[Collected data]

+++

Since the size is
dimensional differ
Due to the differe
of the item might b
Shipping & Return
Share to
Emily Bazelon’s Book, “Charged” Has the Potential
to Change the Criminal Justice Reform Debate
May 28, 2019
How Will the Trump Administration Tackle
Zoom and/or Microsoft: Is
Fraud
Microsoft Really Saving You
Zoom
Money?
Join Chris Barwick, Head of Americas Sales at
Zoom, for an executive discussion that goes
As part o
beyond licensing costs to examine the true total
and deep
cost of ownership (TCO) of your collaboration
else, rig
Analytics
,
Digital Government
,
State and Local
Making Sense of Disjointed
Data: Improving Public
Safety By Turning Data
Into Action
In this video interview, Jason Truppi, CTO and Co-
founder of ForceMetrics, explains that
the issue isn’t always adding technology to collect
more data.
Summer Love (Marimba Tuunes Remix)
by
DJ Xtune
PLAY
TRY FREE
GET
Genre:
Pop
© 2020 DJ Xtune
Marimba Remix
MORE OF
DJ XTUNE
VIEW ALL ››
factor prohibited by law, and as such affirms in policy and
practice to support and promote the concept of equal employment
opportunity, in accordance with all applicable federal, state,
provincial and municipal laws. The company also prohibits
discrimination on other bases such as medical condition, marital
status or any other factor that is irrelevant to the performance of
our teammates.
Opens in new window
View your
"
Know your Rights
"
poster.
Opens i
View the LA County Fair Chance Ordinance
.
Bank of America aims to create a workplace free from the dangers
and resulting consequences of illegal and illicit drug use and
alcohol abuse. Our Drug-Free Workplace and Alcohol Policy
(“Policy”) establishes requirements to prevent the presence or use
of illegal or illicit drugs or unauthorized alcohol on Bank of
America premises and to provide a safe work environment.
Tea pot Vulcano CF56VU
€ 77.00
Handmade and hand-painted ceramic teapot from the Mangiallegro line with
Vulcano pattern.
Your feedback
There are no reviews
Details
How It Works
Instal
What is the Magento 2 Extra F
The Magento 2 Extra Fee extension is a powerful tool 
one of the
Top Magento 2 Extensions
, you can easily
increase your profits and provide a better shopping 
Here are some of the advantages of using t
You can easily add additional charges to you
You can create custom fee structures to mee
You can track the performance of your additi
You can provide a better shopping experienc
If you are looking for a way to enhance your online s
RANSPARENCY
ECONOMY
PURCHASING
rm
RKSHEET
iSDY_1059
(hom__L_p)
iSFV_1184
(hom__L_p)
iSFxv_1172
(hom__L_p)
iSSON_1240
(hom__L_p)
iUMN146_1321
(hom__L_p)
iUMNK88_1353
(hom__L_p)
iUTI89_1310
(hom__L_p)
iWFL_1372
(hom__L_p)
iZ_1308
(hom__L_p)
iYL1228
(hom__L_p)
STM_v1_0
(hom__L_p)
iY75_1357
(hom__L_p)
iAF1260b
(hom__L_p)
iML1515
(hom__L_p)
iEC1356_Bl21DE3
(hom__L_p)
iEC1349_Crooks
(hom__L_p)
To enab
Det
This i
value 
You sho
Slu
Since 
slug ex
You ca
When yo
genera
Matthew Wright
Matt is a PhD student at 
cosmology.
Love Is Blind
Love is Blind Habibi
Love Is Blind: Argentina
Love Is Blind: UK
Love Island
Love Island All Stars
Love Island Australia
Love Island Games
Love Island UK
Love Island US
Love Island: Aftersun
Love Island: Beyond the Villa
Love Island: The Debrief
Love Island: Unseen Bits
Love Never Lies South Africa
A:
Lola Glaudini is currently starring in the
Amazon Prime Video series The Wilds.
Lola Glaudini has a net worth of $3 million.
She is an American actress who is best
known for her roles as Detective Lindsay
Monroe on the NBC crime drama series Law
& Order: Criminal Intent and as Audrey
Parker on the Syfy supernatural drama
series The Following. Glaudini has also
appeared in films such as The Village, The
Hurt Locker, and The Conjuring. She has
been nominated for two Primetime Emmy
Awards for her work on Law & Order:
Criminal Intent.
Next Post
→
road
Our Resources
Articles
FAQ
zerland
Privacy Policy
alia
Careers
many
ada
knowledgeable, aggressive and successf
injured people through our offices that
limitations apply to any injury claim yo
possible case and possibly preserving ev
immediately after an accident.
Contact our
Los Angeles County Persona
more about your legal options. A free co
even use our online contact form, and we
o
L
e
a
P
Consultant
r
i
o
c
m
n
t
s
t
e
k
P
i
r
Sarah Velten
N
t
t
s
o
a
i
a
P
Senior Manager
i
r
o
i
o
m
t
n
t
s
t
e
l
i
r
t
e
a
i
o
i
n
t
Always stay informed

+++

◆ **Brief**
For each line above that includes "Magento", make a copy.

◆ **Expected answer**
What is the Magento 2 Extra F
The Magento 2 Extra Fee extension is a powerful tool 
Top Magento 2 Extensions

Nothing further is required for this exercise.